1.21. Explain how vacancies are introduced in an ionic solid when a cation of higher valence is added as an impurity in it?
Answer
When a cation of higher valence is added to an ionic solid as an impurity, the cation of higher valence replaces more than one cation of lower valence so as to keep the crystal electrically neutral. As a result, some sites become vacant. For example, if molten NaCl containing a little amount of SrCl2 is crystallised, some of the sites of Na+ ions are occupied by Sr2+. Each Sr2+ replaces two Na+ ions. It occupies the site of one ion and the other site remains vacant. The cationic vacancies thus produced are equal in number to that of Sr2+ ions.
1.22. Ionic solids, which have anionic vacancies due to metal excess defect, develop colour. Explain with the help of a suitable example.
Answer
Ionic solids, which have anionic vacancies due to metal excess defect, develop colour. The colour is formed due to the excitation of the unpaired electrons occupying anionic sites when they absorb energy from the visible light falling on the crystals.
For example, when crystals of NaCl are heated in an atmosphere of sodium vapour, the sodium atoms are deposited on the surface of the crystal.

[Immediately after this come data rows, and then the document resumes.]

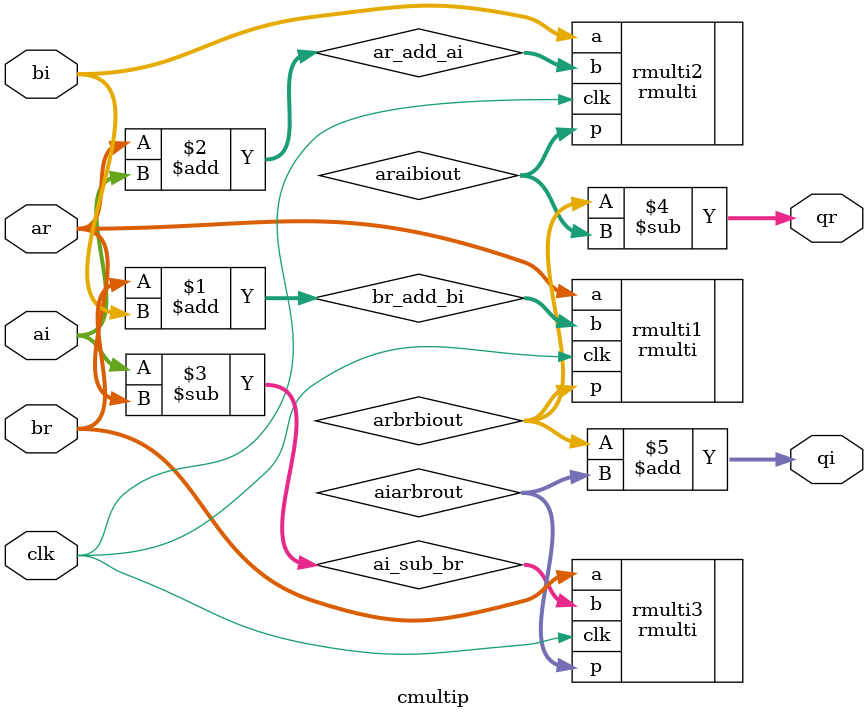
<source format=v>
`timescale 1ns / 1ps
module cmultip(clk, ar, ai, qr, br, bi, qi);
  input clk;
  input [15 : 0] ar;
  input [15 : 0] br;
  output [31 : 0] qr;
  input [15 : 0] ai;
  input [15 : 0] bi;
  output [31 : 0] qi; 
 
  wire [15 : 0] br_add_bi;
  wire [15 : 0] ar_add_ai;
  wire [15 : 0] ai_sub_br;
  
  wire [31 : 0] arbrbiout;
  wire [31 : 0] araibiout;
  wire [31 : 0] aiarbrout;
  
  //Íê³É¼Ó·¨Ô¤´¦Àí
  assign    br_add_bi = br + bi; 
  assign    ar_add_ai = ar + ai;
  assign    ai_sub_br = ai - ar;
  
  //µ÷ÓÃ³Ë·¨Æ÷Ä£¿é
  rmulti rmulti1(.clk(clk), .a(ar), .b(br_add_bi), .p(arbrbiout));
  rmulti rmulti2(.clk(clk), .a(bi), .b(ar_add_ai), .p(araibiout));
  rmulti rmulti3(.clk(clk), .a(br), .b(ai_sub_br), .p(aiarbrout));
  
  assign qr = arbrbiout - araibiout;
  assign qi = arbrbiout + aiarbrout;

endmodule


</source>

The CI- ions diffuse to the surface of the crystal and combine with Na atoms to give NaCl. This happens by loss of electron by sodium atoms to form Na+ ions. The released electrons diffuse into the crystal and occupy anionic sites. As a result the crystal now has an excess of sodium. The anionic sites occupied by unpaired electrons are called F- centres. These electrons get excited by absorbing energy from the visible light and impart yellow colour to the crystals. They impart yellow colour to the crystals of NaCl. Similarly, excess of lithium makes LiCl crystals pink and excess of potassium makes KCl crystals violet (or lilac).
1.23. A group 14 element is to be converted into n-type semiconductor by doping it with a suitable impurity. To which group should this impurity belong?
Answer
Silicon and germanium, each has four valence electrons and they belong to 14th group of periodic table. Arsenic and phosphorous belong to 15th group of periodic table and they have valence electrons equal to 5. When silicon or germanium is doped with phosphorous or arsenic, four electrons of phosphorous or arsenic out of five; make covalent bonds with four electrons of silicon or germanium leaving one electron free; which increases the electrical conductivity of silicon or germanium. Since the electrical conductivity of silicon or phosphorous is increased because of negatively charged particle (electron), this is known as n-type of semiconductor. In other words, an n-type semiconductor conducts because of the presence of extra electrons. Therefore, a group 14 element can be converted to n-type semiconductor by doping it with a group 15 element.
1.24. What type of substances would make better permanent magnets, ferromagnetic or ferrimagnetic? Justify your answer.
Answer
Metal ions of ferromagnetic substances are randomly oriented in normal condition and substances do not act as a magnet. However, when metal ions are grouped together in small regions, called domains, each domains act like a tiny magnet and produce strong magnetic field, in such condition ferromagnetic substance act like a magnet. When the ordering of domains in group persists even after removal of magnetic field a ferromagnetic substance becomes a permanent magnet while domains are grouped in parallel and anti-parallel direction but in unequal number in ferromagnetic compounds. Thus, Ferromagnetic substances, such as Ni, Co, Fe would make better permanent magnets rather than ferromagnetic substances.